The single prayer Jesus taught his disciples is what we call "the Lord's Prayer" (LP) and generally speaking, it reprises the Jewish prayers Jesus was familiar with --- with the single exception of the invocation ("Abba" or "Pater") whose intimacy goes well beyond anything Jews would have been comfortable with. The Lord's prayer was known in a number of versions in the early Church (we have three now, those in Matt and Luke and the Didache) and so we have Greek translations and Aramaic as well. What we do not have is any indication we are meant merely to recite this prayer. Yes,  Jesus' instructions say, "When you pray, say (λεγετε). . .," but it is important to remember that prayer is the work of God in us and speech in such a context is more speech-act, a matter of saying and doing simultaneously, of making real in space and time, than it is merely a matter of recitation. (Whenever God speaks in the Scriptures things happen, things come to be or come to greater wholeness and perfection. To pray in the Name (i.e., the power, and presence) of God is never merely simply to recite words; it, in Christ, is to change reality, whether our own or that around us.)

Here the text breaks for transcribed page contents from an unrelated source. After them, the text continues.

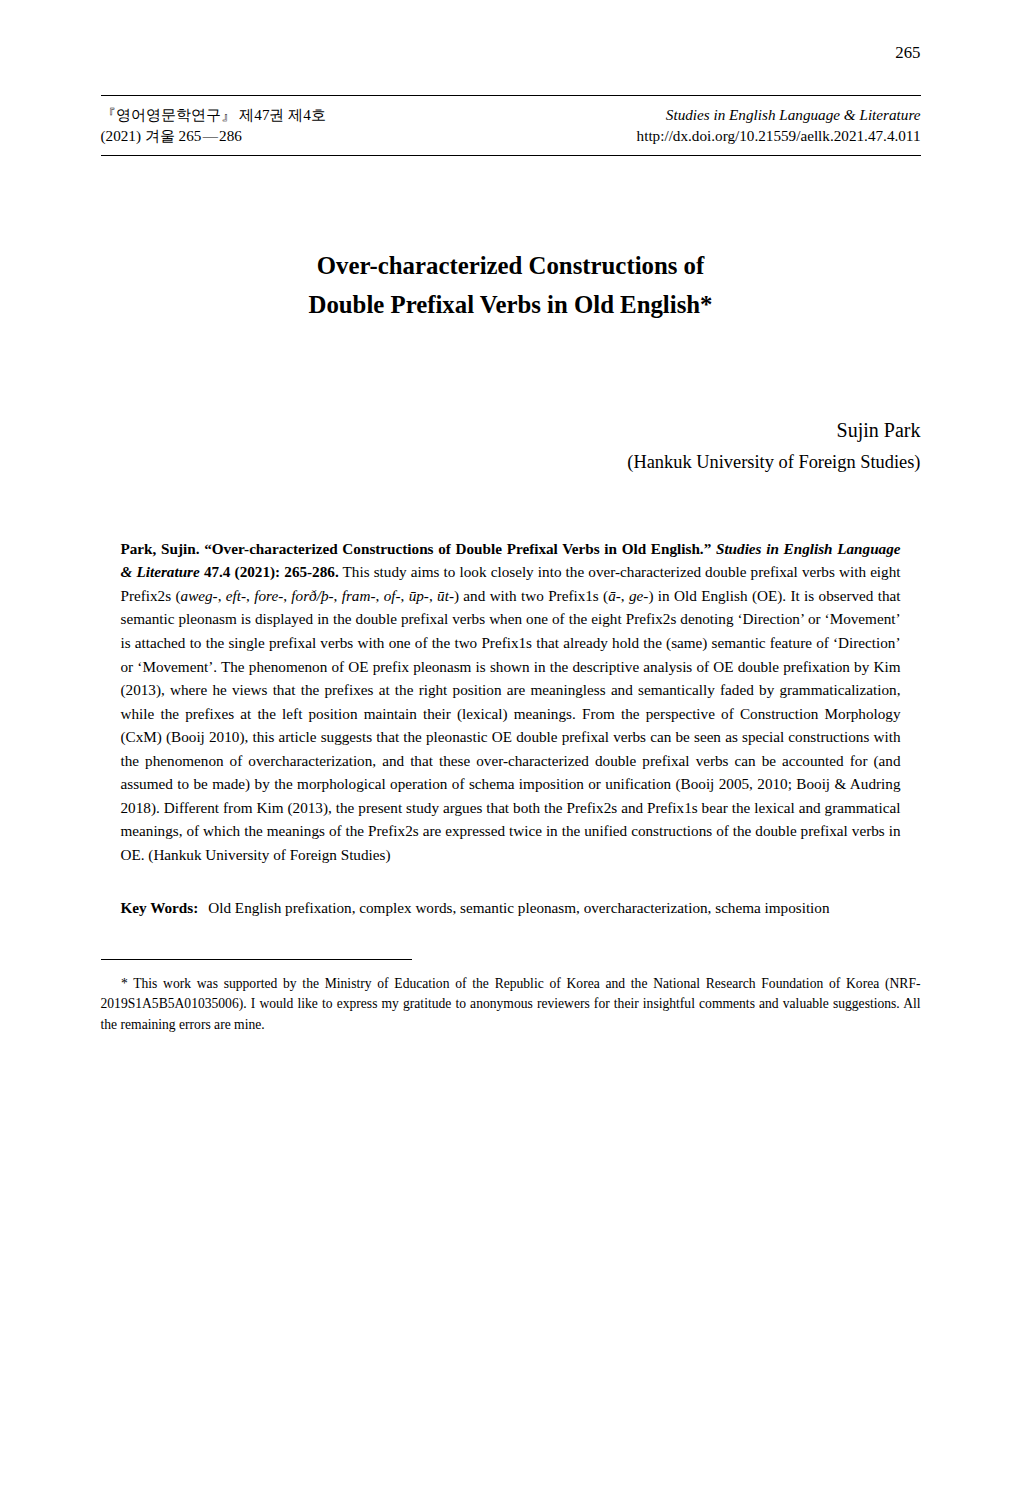265
『영어영문학연구』 제47권 제4호
(2021) 겨울 265 — 286
Studies in English Language & Literature
http://dx.doi.org/10.21559/aellk.2021.47.4.011
Over-characterized Constructions of
Double Prefixal Verbs in Old English*
Sujin Park
(Hankuk University of Foreign Studies)
Park, Sujin. “Over-characterized Constructions of Double Prefixal Verbs in Old English.” Studies in English Language & Literature 47.4 (2021): 265-286. This study aims to look closely into the over-characterized double prefixal verbs with eight Prefix2s (aweg-, eft-, fore-, forð/þ-, fram-, of-, ūp-, ūt-) and with two Prefix1s (ā-, ge-) in Old English (OE). It is observed that semantic pleonasm is displayed in the double prefixal verbs when one of the eight Prefix2s denoting ‘Direction’ or ‘Movement’ is attached to the single prefixal verbs with one of the two Prefix1s that already hold the (same) semantic feature of ‘Direction’ or ‘Movement’. The phenomenon of OE prefix pleonasm is shown in the descriptive analysis of OE double prefixation by Kim (2013), where he views that the prefixes at the right position are meaningless and semantically faded by grammaticalization, while the prefixes at the left position maintain their (lexical) meanings. From the perspective of Construction Morphology (CxM) (Booij 2010), this article suggests that the pleonastic OE double prefixal verbs can be seen as special constructions with the phenomenon of overcharacterization, and that these over-characterized double prefixal verbs can be accounted for (and assumed to be made) by the morphological operation of schema imposition or unification (Booij 2005, 2010; Booij & Audring 2018). Different from Kim (2013), the present study argues that both the Prefix2s and Prefix1s bear the lexical and grammatical meanings, of which the meanings of the Prefix2s are expressed twice in the unified constructions of the double prefixal verbs in OE. (Hankuk University of Foreign Studies)
Key Words: Old English prefixation, complex words, semantic pleonasm, overcharacterization, schema imposition
* This work was supported by the Ministry of Education of the Republic of Korea and the National Research Foundation of Korea (NRF-2019S1A5B5A01035006). I would like to express my gratitude to anonymous reviewers for their insightful comments and valuable suggestions. All the remaining errors are mine.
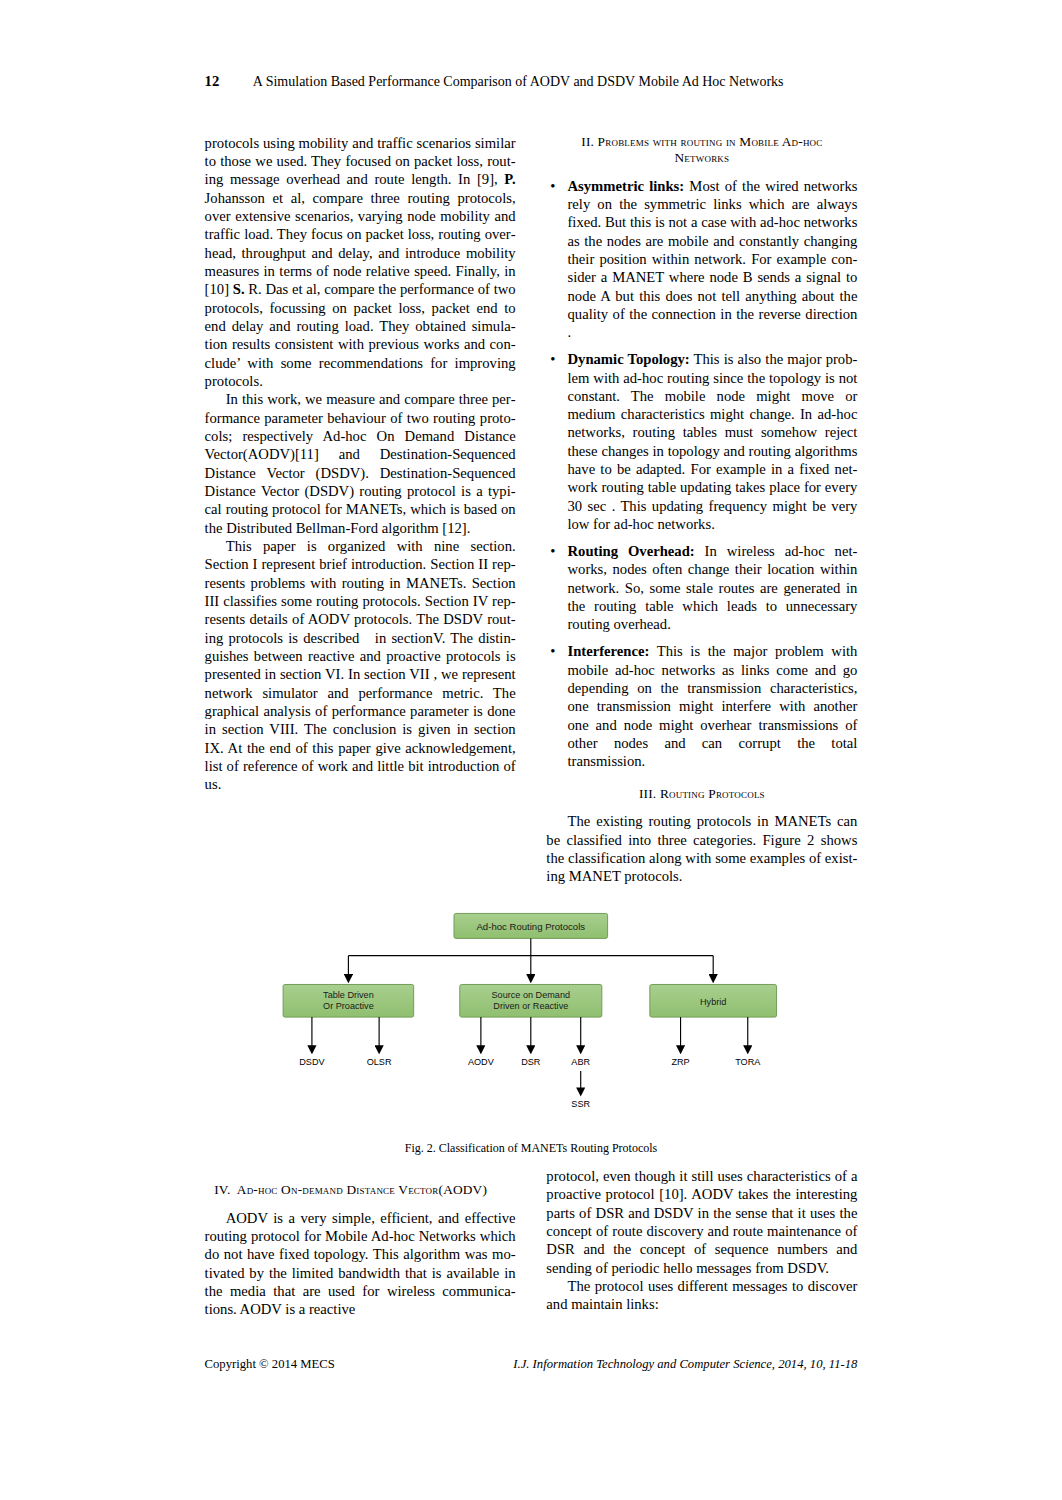12 A Simulation Based Performance Comparison of AODV and DSDV Mobile Ad Hoc Networks
protocols using mobility and traffic scenarios similar to those we used. They focused on packet loss, routing message overhead and route length. In [9], P. Johansson et al, compare three routing protocols, over extensive scenarios, varying node mobility and traffic load. They focus on packet loss, routing overhead, throughput and delay, and introduce mobility measures in terms of node relative speed. Finally, in [10] S. R. Das et al, compare the performance of two protocols, focussing on packet loss, packet end to end delay and routing load. They obtained simulation results consistent with previous works and conclude’ with some recommendations for improving protocols.
In this work, we measure and compare three performance parameter behaviour of two routing protocols; respectively Ad-hoc On Demand Distance Vector(AODV)[11] and Destination-Sequenced Distance Vector (DSDV). Destination-Sequenced Distance Vector (DSDV) routing protocol is a typical routing protocol for MANETs, which is based on the Distributed Bellman-Ford algorithm [12].
This paper is organized with nine section. Section I represent brief introduction. Section II represents problems with routing in MANETs. Section III classifies some routing protocols. Section IV represents details of AODV protocols. The DSDV routing protocols is described in sectionV. The distinguishes between reactive and proactive protocols is presented in section VI. In section VII , we represent network simulator and performance metric. The graphical analysis of performance parameter is done in section VIII. The conclusion is given in section IX. At the end of this paper give acknowledgement, list of reference of work and little bit introduction of us.
II. Problems with routing in Mobile Ad-hoc
Networks
Asymmetric links: Most of the wired networks rely on the symmetric links which are always fixed. But this is not a case with ad-hoc networks as the nodes are mobile and constantly changing their position within network. For example consider a MANET where node B sends a signal to node A but this does not tell anything about the quality of the connection in the reverse direction .
Dynamic Topology: This is also the major problem with ad-hoc routing since the topology is not constant. The mobile node might move or medium characteristics might change. In ad-hoc networks, routing tables must somehow reject these changes in topology and routing algorithms have to be adapted. For example in a fixed network routing table updating takes place for every 30 sec . This updating frequency might be very low for ad-hoc networks.
Routing Overhead: In wireless ad-hoc networks, nodes often change their location within network. So, some stale routes are generated in the routing table which leads to unnecessary routing overhead.
Interference: This is the major problem with mobile ad-hoc networks as links come and go depending on the transmission characteristics, one transmission might interfere with another one and node might overhear transmissions of other nodes and can corrupt the total transmission.
III. Routing Protocols
The existing routing protocols in MANETs can be classified into three categories. Figure 2 shows the classification along with some examples of existing MANET protocols.
Ad-hoc Routing Protocols Table Driven Or Proactive Source on Demand Driven or Reactive Hybrid DSDV OLSR AODV DSR ABR SSR ZRP TORA
Fig. 2. Classification of MANETs Routing Protocols
IV. Ad-hoc On-demand Distance Vector(AODV)
AODV is a very simple, efficient, and effective routing protocol for Mobile Ad-hoc Networks which do not have fixed topology. This algorithm was motivated by the limited bandwidth that is available in the media that are used for wireless communications. AODV is a reactive
protocol, even though it still uses characteristics of a proactive protocol [10]. AODV takes the interesting parts of DSR and DSDV in the sense that it uses the concept of route discovery and route maintenance of DSR and the concept of sequence numbers and sending of periodic hello messages from DSDV.
The protocol uses different messages to discover and maintain links:
Copyright © 2014 MECS I.J. Information Technology and Computer Science, 2014, 10, 11-18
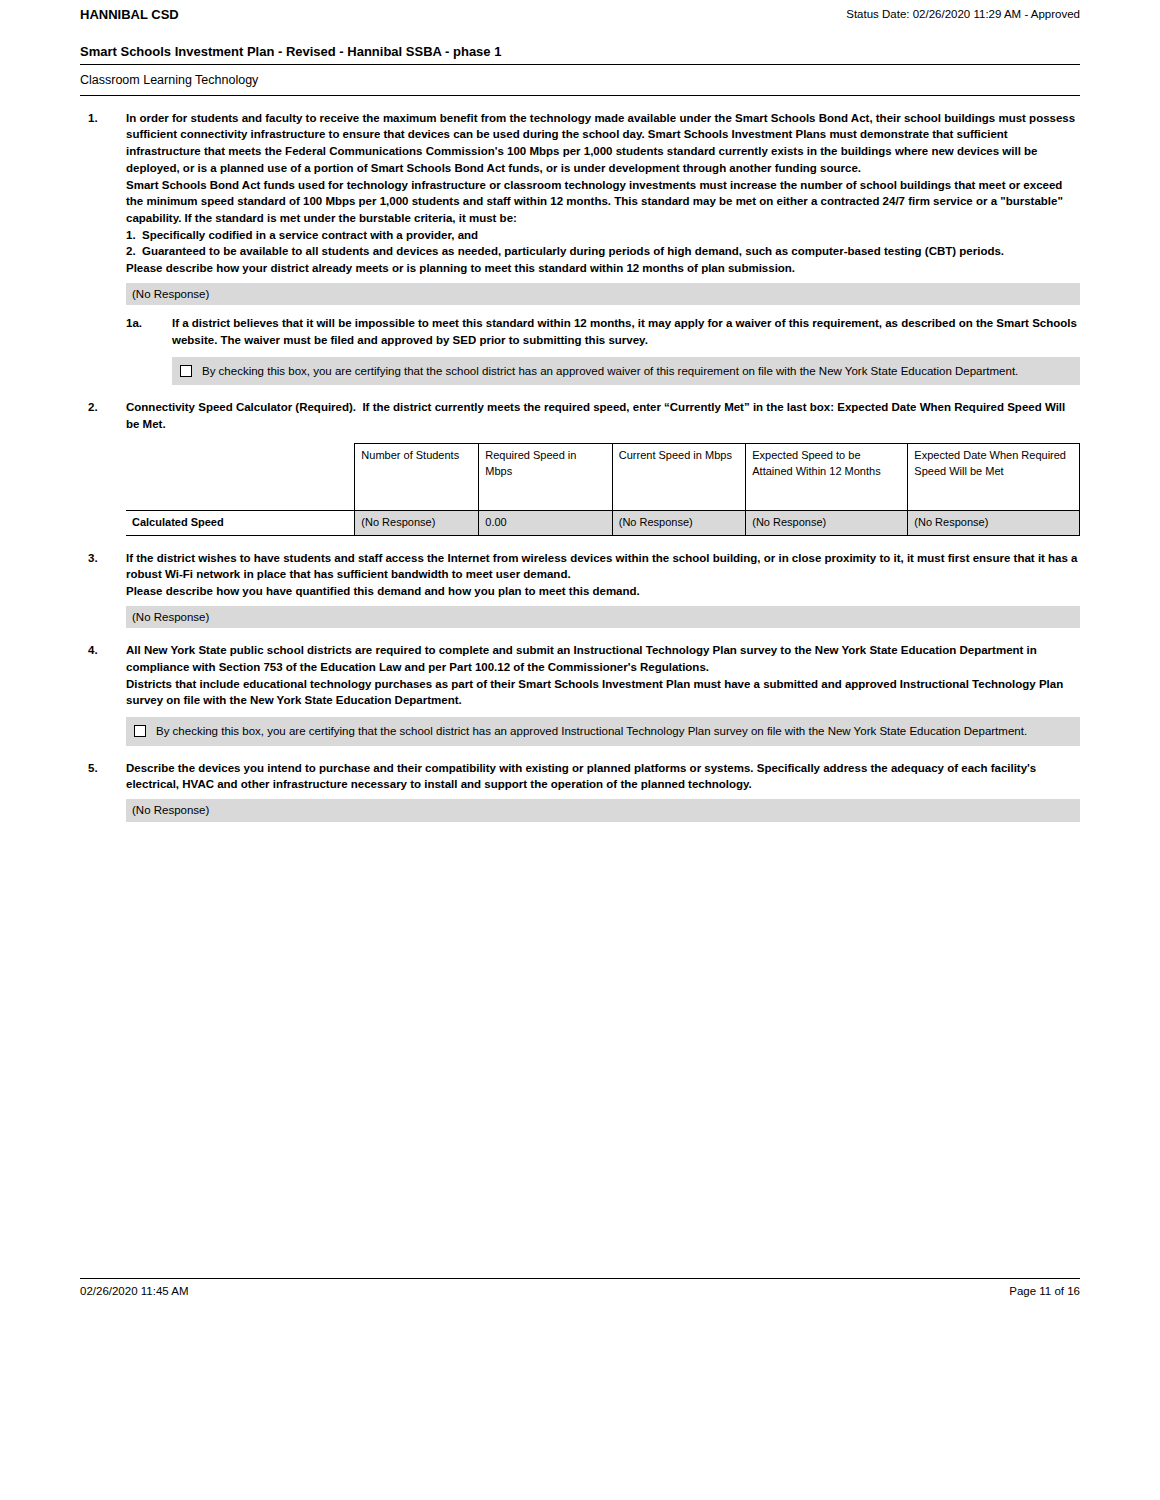HANNIBAL CSD
Status Date: 02/26/2020 11:29 AM - Approved
Smart Schools Investment Plan - Revised - Hannibal SSBA - phase 1
Classroom Learning Technology
1.
In order for students and faculty to receive the maximum benefit from the technology made available under the Smart Schools Bond Act, their school buildings must possess sufficient connectivity infrastructure to ensure that devices can be used during the school day. Smart Schools Investment Plans must demonstrate that sufficient infrastructure that meets the Federal Communications Commission's 100 Mbps per 1,000 students standard currently exists in the buildings where new devices will be deployed, or is a planned use of a portion of Smart Schools Bond Act funds, or is under development through another funding source.
Smart Schools Bond Act funds used for technology infrastructure or classroom technology investments must increase the number of school buildings that meet or exceed the minimum speed standard of 100 Mbps per 1,000 students and staff within 12 months. This standard may be met on either a contracted 24/7 firm service or a "burstable" capability. If the standard is met under the burstable criteria, it must be:
1. Specifically codified in a service contract with a provider, and
2. Guaranteed to be available to all students and devices as needed, particularly during periods of high demand, such as computer-based testing (CBT) periods.
Please describe how your district already meets or is planning to meet this standard within 12 months of plan submission.
(No Response)
1a.
If a district believes that it will be impossible to meet this standard within 12 months, it may apply for a waiver of this requirement, as described on the Smart Schools website. The waiver must be filed and approved by SED prior to submitting this survey.
By checking this box, you are certifying that the school district has an approved waiver of this requirement on file with the New York State Education Department.
2.
Connectivity Speed Calculator (Required). If the district currently meets the required speed, enter “Currently Met” in the last box: Expected Date When Required Speed Will be Met.
| | Number of Students | Required Speed in Mbps | Current Speed in Mbps | Expected Speed to be Attained Within 12 Months | Expected Date When Required Speed Will be Met |
| --- | --- | --- | --- | --- | --- |
| Calculated Speed | (No Response) | 0.00 | (No Response) | (No Response) | (No Response) |
3.
If the district wishes to have students and staff access the Internet from wireless devices within the school building, or in close proximity to it, it must first ensure that it has a robust Wi-Fi network in place that has sufficient bandwidth to meet user demand.
Please describe how you have quantified this demand and how you plan to meet this demand.
(No Response)
4.
All New York State public school districts are required to complete and submit an Instructional Technology Plan survey to the New York State Education Department in compliance with Section 753 of the Education Law and per Part 100.12 of the Commissioner's Regulations.
Districts that include educational technology purchases as part of their Smart Schools Investment Plan must have a submitted and approved Instructional Technology Plan survey on file with the New York State Education Department.
By checking this box, you are certifying that the school district has an approved Instructional Technology Plan survey on file with the New York State Education Department.
5.
Describe the devices you intend to purchase and their compatibility with existing or planned platforms or systems. Specifically address the adequacy of each facility's electrical, HVAC and other infrastructure necessary to install and support the operation of the planned technology.
(No Response)
02/26/2020 11:45 AM
Page 11 of 16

Moreover, the LP differs in the versions we have, both in words and in number of petitions. If Jesus was giving us something he simply wanted us to recite (and accurately!) I don't think the early Church would have given us three different versions. And finally, the structure of the prayer corresponds to an outworking of Jesus' instructions, "Seek ye first the Kingdom of God (part 1 of the prayer), and all things else will be given to you. (part 2 of the LP)" We pray by calling upon God by name, an act in which the entire prayer is already accomplished or "heard" (for what else can it mean for our prayer to be heard than to be brought into the intimacy accomplished and evidenced in invoking God by name? Invocation is a speech act which makes God's reign more fully real in history). Then we open (or continue opening) ourselves to God in more specific ways; we open all we are and hold within us to his holiness, his sovereignty or reign, and to his will. We seek the Kingdom first of all; we let God love us, empower us, lead, challenge, and enlighten us; we open ourselves to the coming of his Kingdom in and through our prayer and thus, to being remade in his Son's image and likeness. We seek the accomplishment of God's dreams and will, that is, to being made authentically, exhaustively, and truly human.

And, as the second half of the prayer indicates, with renewed mind and heart we now turn to the present moment without anxiety; we turn to the world of ordinary needs and challenges, the world of daily bread and the love we are called to today --- a love we can receive and rejoice in as gift but for that very reason never hoard; we turn to the world of sin, alienation, and forgiveness, of temptation and freedom, bondage and choice --- and we find we can now live more truly without fear (or the consequences of that fear) in this same world. In other words, the dialogue which goes on in the prayer is deeper than words; it occurs at the level of heart.

The dynamic is not that of speech only (though our words introduce us gradually into this dynamic) but of loving, being loved, and living in light of that love. In other words, when Jesus taught this prayer he was showing his disciples the essence of prayer, not simply giving us a text to recite; he was showing us what had priority in a Christian life devoted to allowing God's life, plans, and projects to come to fulfillment. The LP is more a paradigm of what a prayerful life rooted in the Gospel of God's Kingdom looks like and how it comes about than what prayer sounds like! This is because Jesus was more profoundly concerned with the prayer we would become than the prayers we would say; after all, as indispensable as prayers are and as it was for Jesus, prayer is always more about becoming the incarnation of God's own Word than it is about reciting prayers.

I sincerely hope this is helpful. Let me know if I have been unclear or raised other questions.